In a way, this is true of any material goods that people own: they always want more, better, bigger and more exciting. The term “consumer society” generally speaking, refers to a society where the number of goods and services is continually growing, and their consumption is (one of) the consensually accepted goals and motivations of life. In fact, for many, consumption is their main motivation. Furthermore, it refers to a society where the majority of social structures and mechanisms are related to consumer behavior and consumer structures. Internet has a strong effect on the structure of cultural consumption as well. Since it is “free”, users can easily look into and try many different things. On the one hand, this may lead to a wider perspective and newly found interests, and thereby to consumer mobility. On the other hand, this same ease of access results in shallowness and the following of trends. Cultural products are tasted, consumed, quickly digested and excreted, just like a good meal.
Those who tend to use the term critically condemn these societies and call for change. I consider my project belonging to this group.
This phenomenon is the focus of my art project. It consists of a “pornfilm” shot in 3D, conceived of in a way as to be completely detached from reality, as well as large diasec prints. The film was shot in greenbox, and the female actor is also dressed entirely in greenbox color. This way, I was able to subsequently digitally remove her, along with the background. What remains is the male actor, making love to “nothing”. In a way, he is making love to desired or already acquired, seen or heard goods, in a 3-4 minute film. The film is looped, signifying that he can never satisfy his desire.

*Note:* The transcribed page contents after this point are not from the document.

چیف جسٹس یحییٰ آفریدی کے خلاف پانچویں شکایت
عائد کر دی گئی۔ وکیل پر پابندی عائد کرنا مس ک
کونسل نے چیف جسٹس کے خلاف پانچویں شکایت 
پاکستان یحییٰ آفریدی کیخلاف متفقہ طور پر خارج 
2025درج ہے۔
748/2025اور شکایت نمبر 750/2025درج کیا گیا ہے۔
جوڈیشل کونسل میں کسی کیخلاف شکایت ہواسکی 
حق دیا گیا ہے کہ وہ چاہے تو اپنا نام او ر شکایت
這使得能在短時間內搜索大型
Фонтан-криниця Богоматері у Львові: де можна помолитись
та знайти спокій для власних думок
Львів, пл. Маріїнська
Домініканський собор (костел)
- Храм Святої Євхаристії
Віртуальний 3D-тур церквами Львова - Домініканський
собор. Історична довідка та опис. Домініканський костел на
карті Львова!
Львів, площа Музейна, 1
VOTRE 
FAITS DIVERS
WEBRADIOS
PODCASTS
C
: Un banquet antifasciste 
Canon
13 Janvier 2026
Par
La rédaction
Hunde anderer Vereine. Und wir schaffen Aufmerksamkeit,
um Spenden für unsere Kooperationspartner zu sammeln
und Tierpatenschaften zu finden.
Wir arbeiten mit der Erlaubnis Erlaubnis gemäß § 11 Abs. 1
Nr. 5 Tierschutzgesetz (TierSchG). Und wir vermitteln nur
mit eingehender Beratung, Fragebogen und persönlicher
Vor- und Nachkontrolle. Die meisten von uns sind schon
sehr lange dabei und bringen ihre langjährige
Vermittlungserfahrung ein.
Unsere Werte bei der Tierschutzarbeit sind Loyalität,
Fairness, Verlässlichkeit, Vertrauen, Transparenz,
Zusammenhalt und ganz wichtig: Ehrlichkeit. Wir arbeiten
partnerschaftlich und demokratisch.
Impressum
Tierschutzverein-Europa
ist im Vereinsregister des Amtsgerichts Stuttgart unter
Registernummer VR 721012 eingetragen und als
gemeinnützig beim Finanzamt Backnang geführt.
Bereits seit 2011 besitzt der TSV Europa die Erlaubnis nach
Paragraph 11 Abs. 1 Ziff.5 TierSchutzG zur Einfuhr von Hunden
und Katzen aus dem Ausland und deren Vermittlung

The project also contains large diasec prints, on which one of the two actors is digitally removed, leaving only abstract fragments of the body. he void is filled by our imagination, thereby imitating and turning inside out the lonely and detached desire and fantasy that accompanies the viewing of porn films. In one group of my photos the object of desire is replaced with different consumer products, and events, and advertisements and cultural products that were once determinative. In the other group of them euphemism of the advertisements, that is, their erotic and sexual references are taken literally using real porno scenes instead of imitation or substitutes.
I would like to continue and complete this project. Photography and film shooting is complete, however the editing of shots and background, lighting and subtitle production remain, all of which need to be done twice, and perfectly identically, when dealing with 3D films. I am progressing well with the photographs, but these will also require post-editing in order to be complete. I have already begun this, and can continue in parallel to editing the film.